One of these things has to do with the psychological effect of throwing meds at problems – or in this case, perceived problems.
It came up more than once in the comments of the aforementioned post, that these days in western civilization, many mental health issues are being approached with prescribing medications.
There are many reasons this can be a problem, and various situations that might determine just how much of a problem it is. One HUGE one is in the case of AD/HD. (I realize that ADD is no longer used as a diagnosis, but I still believe that it should be.)
My oldest, JD, was raised off and on by his great-grandparents until he came into our home at the age of 8. As a young child, he was what my mom would call “all boy.” He was very active and energetic, at times mischievous, and couldn’t focus on one thing for long periods of time. In my opinion – both as a parent and as an early childhood teacher – this is typical for small children in general, and often for boys.

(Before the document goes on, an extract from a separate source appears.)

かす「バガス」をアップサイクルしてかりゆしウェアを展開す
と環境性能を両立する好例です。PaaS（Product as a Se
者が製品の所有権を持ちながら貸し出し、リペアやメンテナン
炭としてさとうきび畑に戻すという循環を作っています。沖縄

At the age of FIVE, his great-grandmother took him to a psychiatrist and had him put on medication for ADHD. For five years he lived a drugged life – in which he STILL couldn’t concentrate or get schoolwork done, was classified as “special education” because he was diagnosed ADHD and was way behind in schoolwork, and continued to fall farther and farther behind not just in school but in general development.
When we adopted him, he was nine, and I began to wean him off the medication in favor of some natural alternatives. He began to do much better, but it quickly became obvious to me that being on medication for so long – along with the message he was being fed with each pill – had caused definite psychological damage.
You see, he had been constantly told, “You’re incapable. But it’s not your fault; you have ADHD.”
And the underlying message was, “You can’t. And there’s nothing you can do about it.”
He was stripped of his self-control. So he quit trying.
Granted, the medication itself wasn’t the whole problem. However, it was the start of the problem. He never had hyperactivity disorder. He was a very typical boy who was put on medication for being a typical boy. Of course I hold his great-grandparents responsible; but SHAME ON THE PSYCHIATRIST who put a five year old boy on ADHD meds. He does struggle to concentrate; so I do believe he has some ADD, but I believe it was caused by unnecessary medication.
After being put on unnecessary drugs, the unnecessary reason for said drugs was then used as an excuse for his behavior. Talk about screwed up. And meds or not, if a child is constantly told they can’t, it won’t take them long to believe it. They will live up to your expectations. Every. Single. Time.
Why can’t we let kids be kids without having to “diagnose” them with something?
When kids struggle, why tell them they can’t? Why not say, “I know you’re having a really hard time with this. But I know you can do it! It might take you a little longer, or take some extra work, but that’s okay. You can!”
When kids have a hard time concentrating, why can’t we help them learn how to deal with this? Why not give them shorter periods of work time with brief breaks in between? Even just getting up to get a drink or a quick stretch does wonders for JD and helps him refocus when he returns to his desk.
He’s just starting his freshman year of high school, and he still has struggles. He struggles to concentrate, a physiological effect of the drugs; and he struggles to motivate himself to do things he doesn’t want to do, a psychological effect of being told he was incapable.
There are so many solutions to mental health issues that should be employed before medication. Why is medication one of the first things we often turn to, rather than the last?